RobertPlant.jpgQuick: What is Led Zeppelin’s most famous hit, “Stairway to Heaven,” actually about?

In the nearly 41 years since Zeppelin’s epic eight-minute opus was released, there’ve been plenty of attempts at interpreting the cryptic lyrics penned by the English band’s frontman, Robert Plant. If you Google the phrase “‘Stairway to Heaven’ lyrics interpretation,” you can spend a good bit of time perusing the Web’s 74,000 or so responses.

The song begins by—it would seem—critiquing a materialistic woman’s love affair with having more and more stuff: “There’s a lady who’s sure all that glitters is gold/And she’s buying a stairway to heaven/When she gets there she knows, if the stores are all closed/With a word she can get what she came for/Ooh, ooh, and she’s buying a stairway to heaven.”

After that, things get a bit more opaque as Plant contrasts this woman’s apparent avariciousness with a variety of images taken from the natural world. What those lines mean is open to a variety of interpretations.

And that brings me to the reason I’m writing about this four-decade-old song today: It turns out that even Robert Plant himself isn’t exactly sure what the song is about.

In an interview addressing the possibility of another reunion of Led Zeppelin’s surviving members—they last played together in 2007, the first time they’d done so in 27 years—Plant also talked about the fact he’s not quite comfortable singing some of the band’s lyrics anymore, especially those from “Stairway to Heaven.” The 64-year-old singer recently told the Associated Press, “I struggle with some lyrics for particular periods of time.” As for the words to the band’s most recognizable song, he said, “Maybe I’m still trying to work out what I was talking about.”

I think there’s a lesson here.

As Plugged In’s music guy, I spend a lot of time each week listening to and trying to interpret the lyrics of the songs and albums we review. I go into that process with a question in the back of my mind that a Shakespeare professor drilled into me in college: “What’s going on here?” With each artist’s music, I look for clues that will help me determine the meaning (or, at times, meanings) of the lyrics I’m listening to.

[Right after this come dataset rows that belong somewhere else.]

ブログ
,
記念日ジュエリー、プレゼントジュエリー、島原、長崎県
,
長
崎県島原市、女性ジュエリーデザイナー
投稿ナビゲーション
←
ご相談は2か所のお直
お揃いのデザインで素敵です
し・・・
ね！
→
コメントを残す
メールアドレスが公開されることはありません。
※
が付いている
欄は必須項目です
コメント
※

Admittedly, there’s an inescapable degree of subjectivity involved with this endeavor. Still, I generally work under the assumption that an artist means something and intends to communicate specific messages through the words that he or she has chosen. I assume, in most cases, that there’s something to be gleaned.

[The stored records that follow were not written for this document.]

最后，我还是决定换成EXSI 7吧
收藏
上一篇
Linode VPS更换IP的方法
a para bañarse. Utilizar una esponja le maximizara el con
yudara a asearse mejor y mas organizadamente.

It’s not always possible to easily glean much of anything from a song, of course. Some bands in particular practically seem to delight in dishing up inscrutability, playing with words in a way that resists this straightforward interpretive approach. (Chevelle comes to mind.)

Sometimes, such as the case of “Stairway to Heaven,” it turns out even the artist himself isn’t sure what his song actually means. But that doesn’t mean we shouldn’t take it seriously or give up on considering the impact a song’s ideas and images might potentially have on those who listen to it.

Words have meaning. They matter … even if the original artist isn’t quite sure why.